Re: Uncle Tom's Cabin - Ch. 1 through 6
I think that, on the contrary, a belief in the positive rightness of slavery would not
involve the perpetrator in the stress and psychic punishment you describe. If slavery is not recognized as a moral wrong, how then could those in mastery over other humans suffer from plaguing guilt? How do you know that this psychic strain emerged "early in the evolution of slavery"? Wouldn't there have been some indication that morality was evolving in the direction of greater compassion? But no, modern Europe went right along with slavery, until Enlightenment ideals, and religion, finally introduced a belief in its evil that has become almost universal.
Slavery existed in several forms besides that of chattel slavery, practiced in the U.S. It wasn't "nice" in any of its forms, but it was a part of most types of social orders for many centuries and was often not as horrible a deal as it was here.
I abhor Donald Trump, but I can't reach as far as you do on this topic. I don't see wanting to wall people out, or to send them back by the millions, as replicating slavery. With him, there is a clear racist intent, but that is not tantamount to a nostalgia for slaves to do our work. He apparently wants Americans to do the "slave" work that immigrants are doing now.
Yet I'd find it surprising if Tom didn't have an acquaintance with the OT. The black slaves were the new Israellites, and black spirituals harkened to OT stories. Tom is not portrayed as someone who with any sort of scholarly knowledge of the texts and is not a skilled reader. Even if he had noted the mention of slaves as possessions in Exodus, he would not have felt betrayed by his God. Tom accepts his enslaved fate; that is an essential part of his character.

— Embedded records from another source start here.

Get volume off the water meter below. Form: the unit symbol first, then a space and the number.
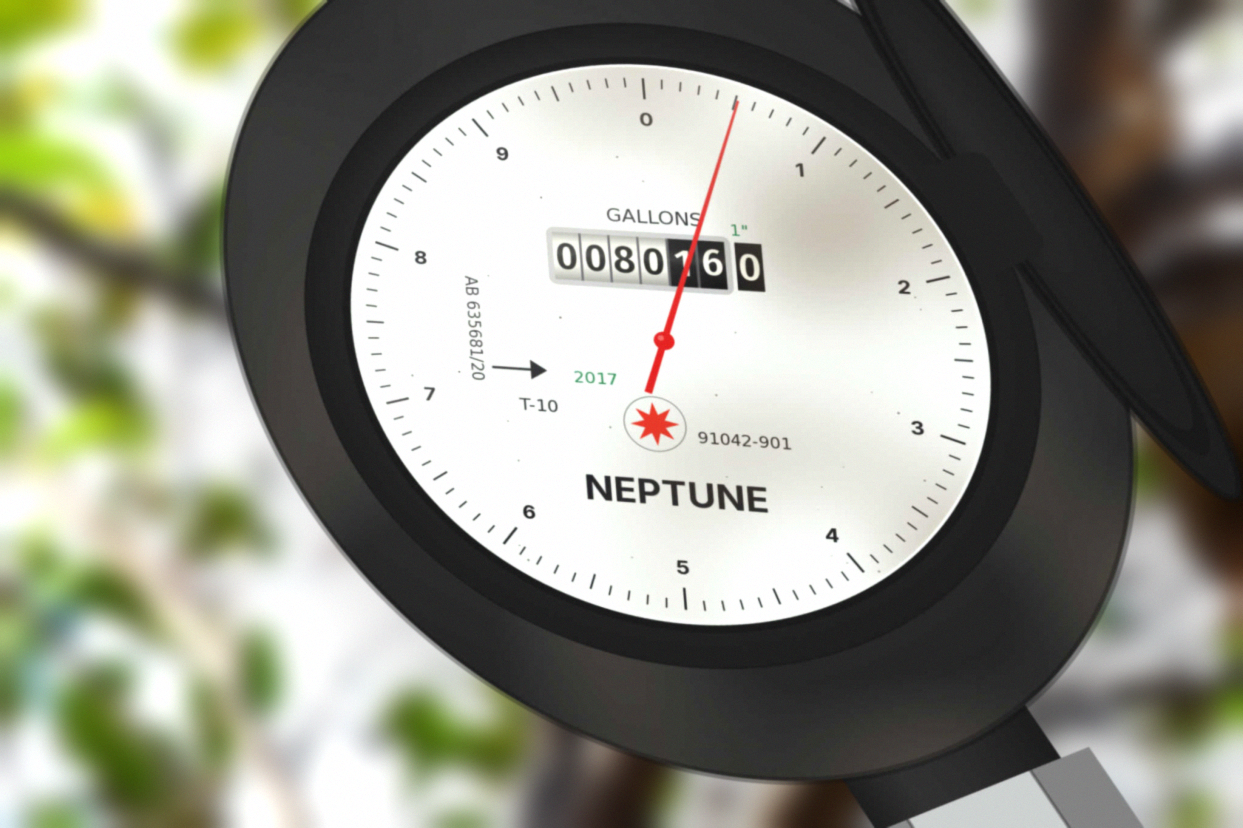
gal 80160.5
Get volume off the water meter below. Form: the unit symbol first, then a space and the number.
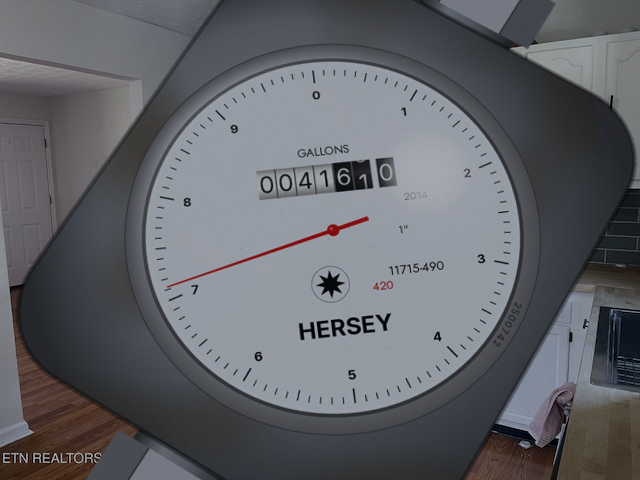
gal 41607.1
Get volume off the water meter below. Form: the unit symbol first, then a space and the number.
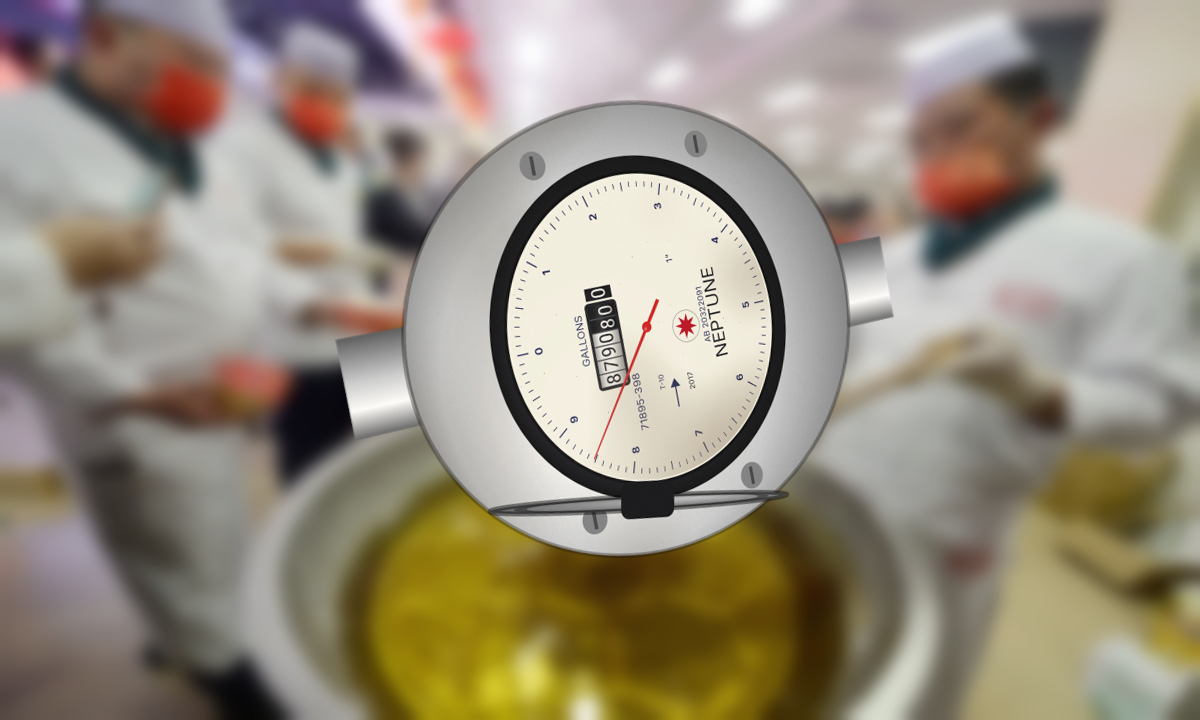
gal 8790798.5
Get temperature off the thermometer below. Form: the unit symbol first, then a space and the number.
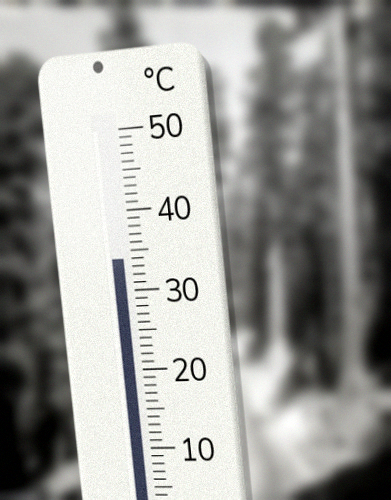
°C 34
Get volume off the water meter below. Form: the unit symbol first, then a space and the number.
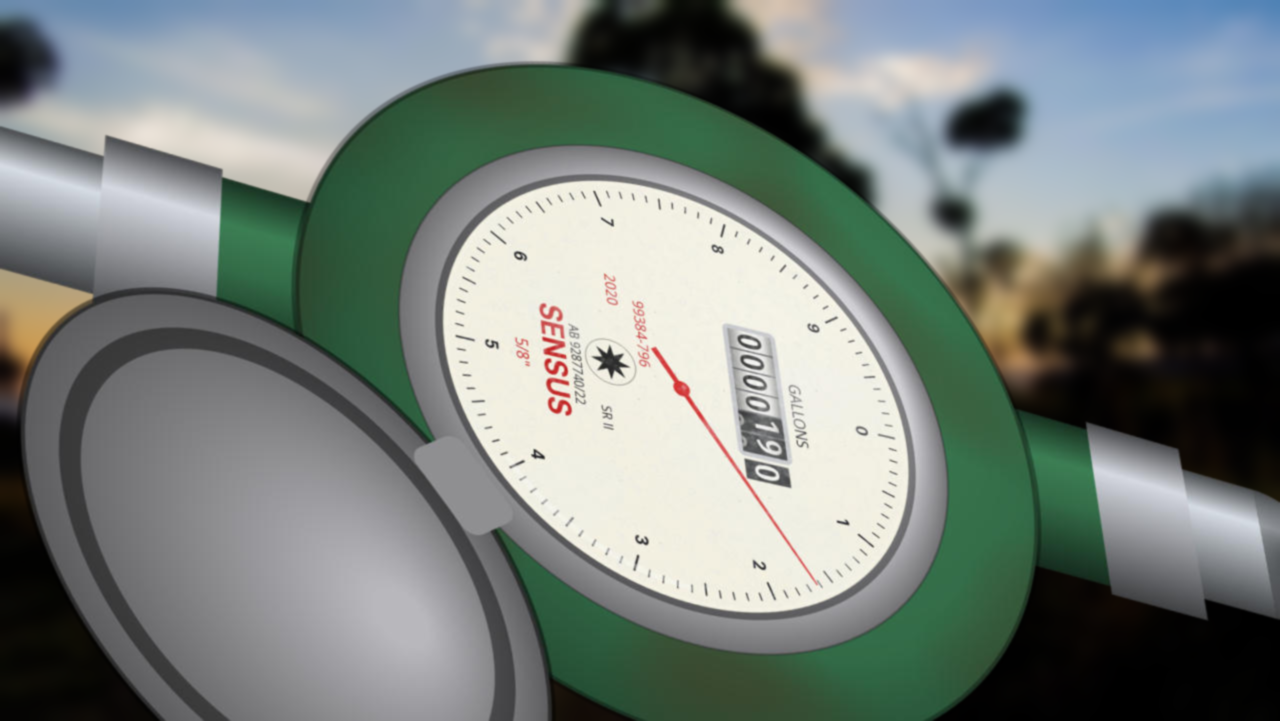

What color is the skin of George and Eliza? Both can pass as white. I'm not trying to pass off a revisionist version of the book, but it is clear that Stowe believes, as many enlightened people of the time did, that blacks had distinctly different constitutions from whites. They are more childlike, more emotional, and have less assertiveness and intellect than whites have. Stowe sprinkles such comments throughout the book. George and Eliza have these white or Saxon qualities because of their preponderant white blood.
The African race, in their own climate, are believers in spells, in 'fetish and obi,' in the 'evil eye,' and other singular influences, for which there is an origin in this peculiarity of constitution....which can only be accounted for by supposing peculiarities of nervous constitution quite different from those of the whites...Considering those distinctive traits of the race,it is no surprise to find in their religious histories, when acted upon by the powerful stimulant of the Christian religion, very peculiar features. From The Key to Uncle Tom's Cabin, by H.B. Stowe.
Abolitionist writings in general were fiery and in-your-face, so Stowe thought there was a way to go through the heart of readers to achieve greater sympathy for the abolitionist cause. She was right.
How soon would it have become apparent that the South could not continue as a slave economy? The seeds of its dissolution weren't there in 1860, with the slave population at its height and the Kansas-Nebraska Act having made each state sovereign regarding the legality of slavery. Not so unrealistic after all that the slave economy could persist for a good while longer.
Again not to detract from Stowe, as her mission of ending slavery was hard enough. She did not necessarily promote equality of the races, not supporting universal suffrage for blacks until a long while after the war, and advocating in UTC (via George Harris) that the race problem be handled by expatriating blacks to Africa.